### [Request A]
Give the lines below, from the beginning of the entries through the line containing "Harga Meja Partisi 4 staff di Surabaya –", as a JSON list of strings with one string per line, leaving out blank lines.

### [Passage]
--*--

Issues with Docker Jobs
-
Docker jobs on the machines running CentOS Stream 9 may not be able to access the internet due to issues with our firewall. This may cause various and esoteric messages depending on your program
and if it depends on network access.
-
To solve this issue, many of our nodes will need to be rebooted. These reboots are starting now and will cause jobs to be interrupted. Interrupted jobs should remain in the queue and be restarted
by HTCondor.
-
Docker jobs may fail to download the Docker container image. Such jobs go on hold with a message like "Error from
slotY_ZZ@xxxxxxxxxxxxxxxxxxx: Unable to find image" followed by messages with "Pulling fs layer". This is separate from the above issues, and we are working to resolve it.

--*--

### [Information]
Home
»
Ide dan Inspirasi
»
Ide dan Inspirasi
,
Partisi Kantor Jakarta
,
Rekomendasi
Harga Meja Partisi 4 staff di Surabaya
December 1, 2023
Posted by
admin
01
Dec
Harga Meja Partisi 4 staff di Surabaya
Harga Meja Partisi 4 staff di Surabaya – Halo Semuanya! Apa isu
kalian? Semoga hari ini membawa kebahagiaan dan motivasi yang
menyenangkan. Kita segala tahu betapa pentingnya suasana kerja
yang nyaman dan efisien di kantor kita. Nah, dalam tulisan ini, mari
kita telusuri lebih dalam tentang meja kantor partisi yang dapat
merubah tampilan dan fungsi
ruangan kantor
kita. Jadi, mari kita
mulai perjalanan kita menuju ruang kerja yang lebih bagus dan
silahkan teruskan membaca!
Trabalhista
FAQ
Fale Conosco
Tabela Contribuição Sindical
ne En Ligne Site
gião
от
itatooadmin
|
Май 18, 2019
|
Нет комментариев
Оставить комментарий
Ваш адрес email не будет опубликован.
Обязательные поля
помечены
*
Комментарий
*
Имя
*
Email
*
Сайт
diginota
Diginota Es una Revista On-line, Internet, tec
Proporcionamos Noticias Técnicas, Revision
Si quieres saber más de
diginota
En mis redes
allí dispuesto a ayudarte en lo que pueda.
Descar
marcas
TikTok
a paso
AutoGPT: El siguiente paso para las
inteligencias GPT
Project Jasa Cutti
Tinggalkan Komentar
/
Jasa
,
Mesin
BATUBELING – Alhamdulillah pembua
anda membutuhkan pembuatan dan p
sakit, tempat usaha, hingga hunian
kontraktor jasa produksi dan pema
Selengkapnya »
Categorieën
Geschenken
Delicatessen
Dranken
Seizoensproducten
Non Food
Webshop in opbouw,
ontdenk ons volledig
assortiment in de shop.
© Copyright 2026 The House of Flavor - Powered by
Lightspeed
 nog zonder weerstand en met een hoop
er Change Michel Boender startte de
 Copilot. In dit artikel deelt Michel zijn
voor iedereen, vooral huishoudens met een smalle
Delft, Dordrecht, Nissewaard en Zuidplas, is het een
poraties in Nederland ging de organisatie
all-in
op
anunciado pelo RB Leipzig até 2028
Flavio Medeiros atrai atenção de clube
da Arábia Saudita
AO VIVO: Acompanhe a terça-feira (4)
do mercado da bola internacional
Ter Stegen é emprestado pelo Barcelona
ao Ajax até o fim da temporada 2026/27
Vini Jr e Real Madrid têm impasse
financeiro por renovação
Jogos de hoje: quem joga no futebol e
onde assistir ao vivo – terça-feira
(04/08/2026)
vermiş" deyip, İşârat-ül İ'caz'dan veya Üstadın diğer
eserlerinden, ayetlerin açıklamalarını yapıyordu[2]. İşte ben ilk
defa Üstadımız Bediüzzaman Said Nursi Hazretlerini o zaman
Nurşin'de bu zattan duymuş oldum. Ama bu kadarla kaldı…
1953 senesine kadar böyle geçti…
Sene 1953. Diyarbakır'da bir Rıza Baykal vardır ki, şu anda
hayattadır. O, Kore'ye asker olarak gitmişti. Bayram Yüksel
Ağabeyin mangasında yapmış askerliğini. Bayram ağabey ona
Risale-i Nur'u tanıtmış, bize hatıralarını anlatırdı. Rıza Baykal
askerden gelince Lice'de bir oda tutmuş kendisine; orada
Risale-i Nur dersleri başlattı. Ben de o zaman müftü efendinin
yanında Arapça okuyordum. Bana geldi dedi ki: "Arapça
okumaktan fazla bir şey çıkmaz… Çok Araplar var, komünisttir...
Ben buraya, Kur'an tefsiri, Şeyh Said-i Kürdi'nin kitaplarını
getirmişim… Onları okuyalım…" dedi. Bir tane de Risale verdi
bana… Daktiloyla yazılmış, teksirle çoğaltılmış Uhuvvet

--*--

### [Request B]
Carry the notice about Docker job issues further, starting from where it stops.

### [Written answer A]
[
  "Home",
  "»",
  "Ide dan Inspirasi",
  "»",
  "Ide dan Inspirasi",
  ",",
  "Partisi Kantor Jakarta",
  ",",
  "Rekomendasi",
  "Harga Meja Partisi 4 staff di Surabaya",
  "December 1, 2023",
  "Posted by",
  "admin",
  "01",
  "Dec",
  "Harga Meja Partisi 4 staff di Surabaya",
  "Harga Meja Partisi 4 staff di Surabaya – Halo Semuanya! Apa isu"
]

### [Written answer B]
-
To workaround this issue, you can release the job with "condor_release JobID" and the job will hopefully run on a different machine. If it does not, you can add a requirement to your submit file
to avoid the bad machine: "requirements = Machine != 'eXXX.chtc.wisc.edu' ".
We will send an update next week once as we continue to resolve these issues. You can also monitor the progress of these issues on our status page:
https://status.chtc.wisc.edu/
In the meantime, we continue to encourage users to transition to containerizing their software and to attend our additional in-person office hours next week on Wednesday
from 10-12pm in the Discovery Building.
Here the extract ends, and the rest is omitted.